+++ Dataset content

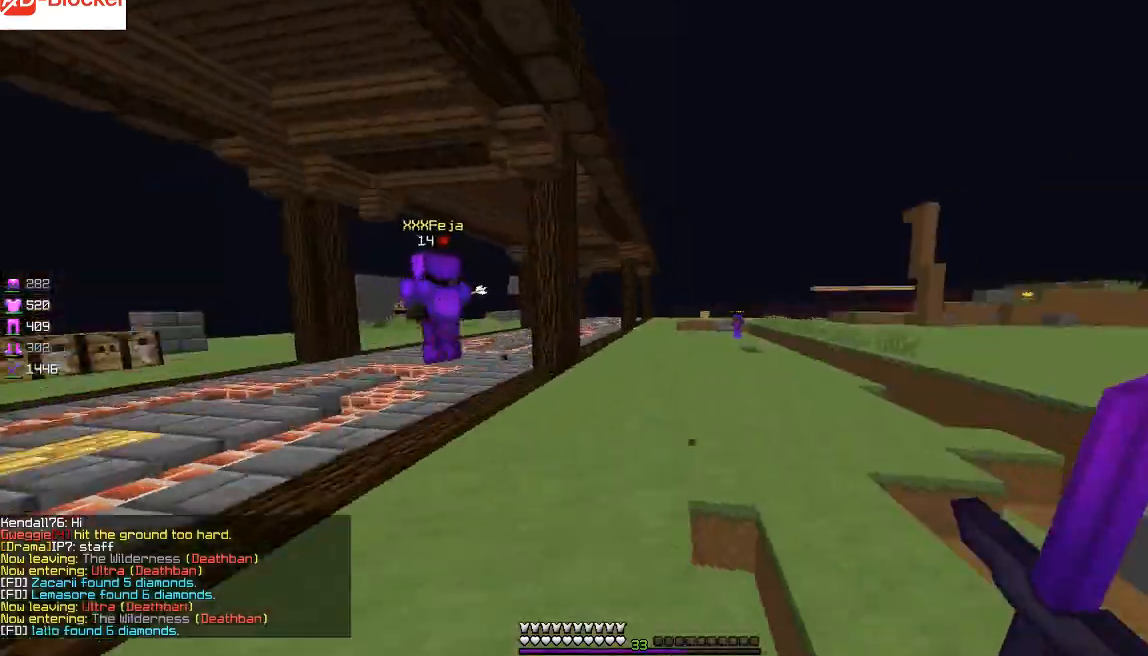
{"keys": ["a", "w"], "mouse": [], "events": [[33, "a", "down"]]}
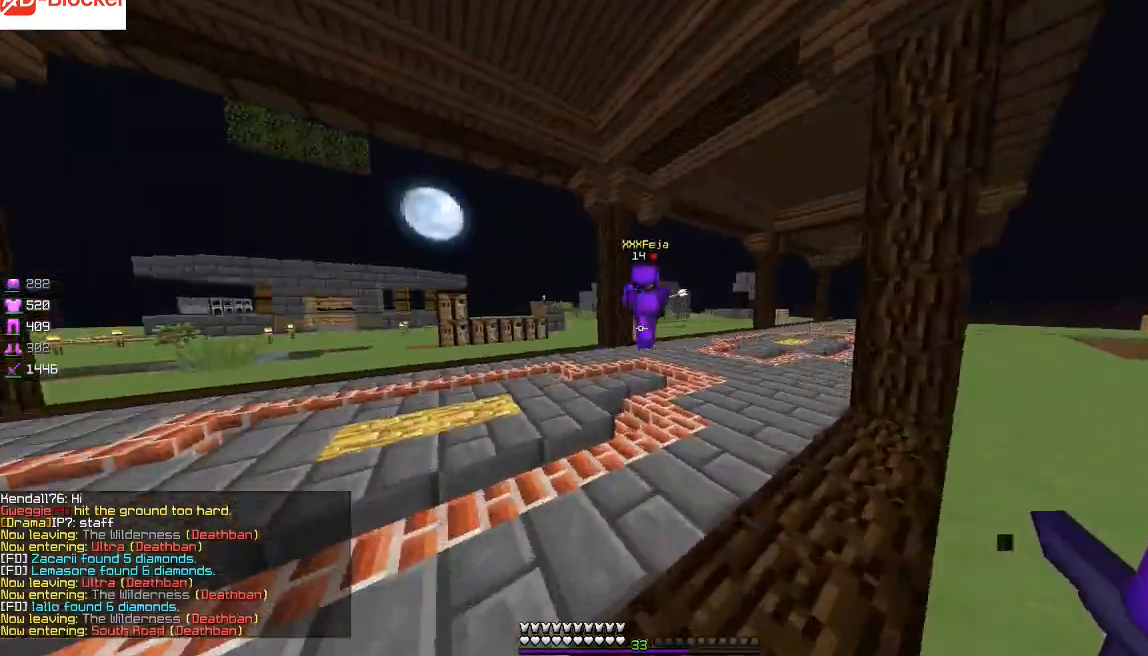
{"keys": ["a", "w"], "mouse": [], "events": []}
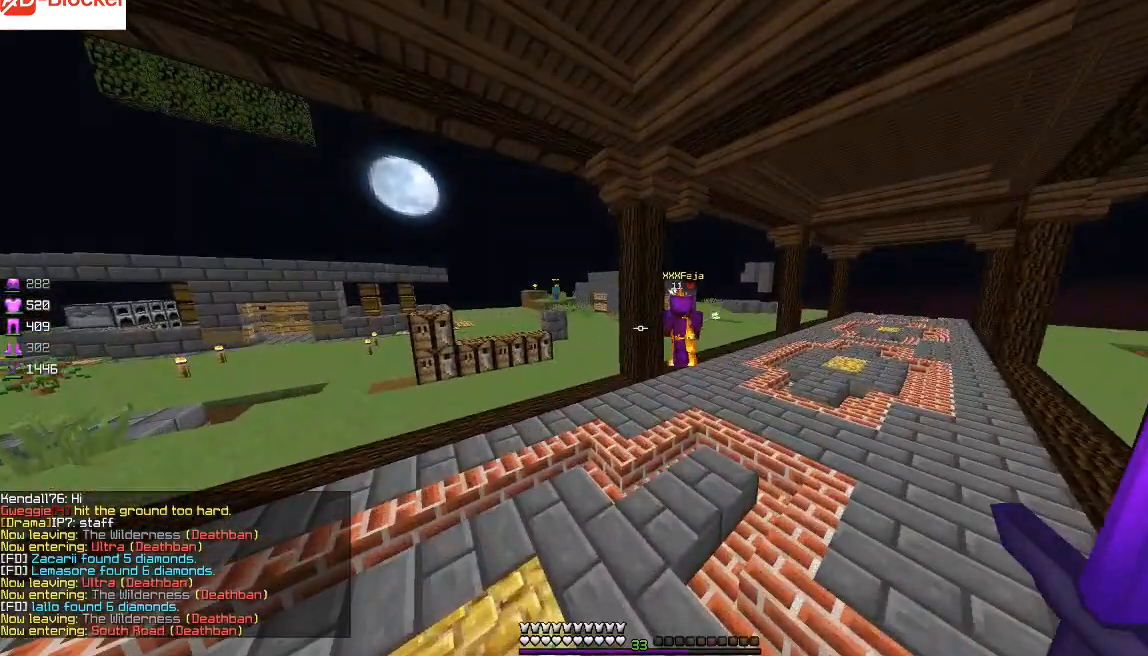
{"keys": ["w"], "mouse": [], "events": [[267, "a", "up"], [300, "mouse_left", "down"], [367, "mouse_left", "up"]]}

++++++

Write out all the material verbatim, images excluded.

{"keys": ["a", "w"], "mouse": [], "events": [[33, "a", "down"]]}
{"keys": ["a", "w"], "mouse": [], "events": []}
{"keys": ["w"], "mouse": [], "events": [[267, "a", "up"], [300, "mouse_left", "down"], [367, "mouse_left", "up"]]}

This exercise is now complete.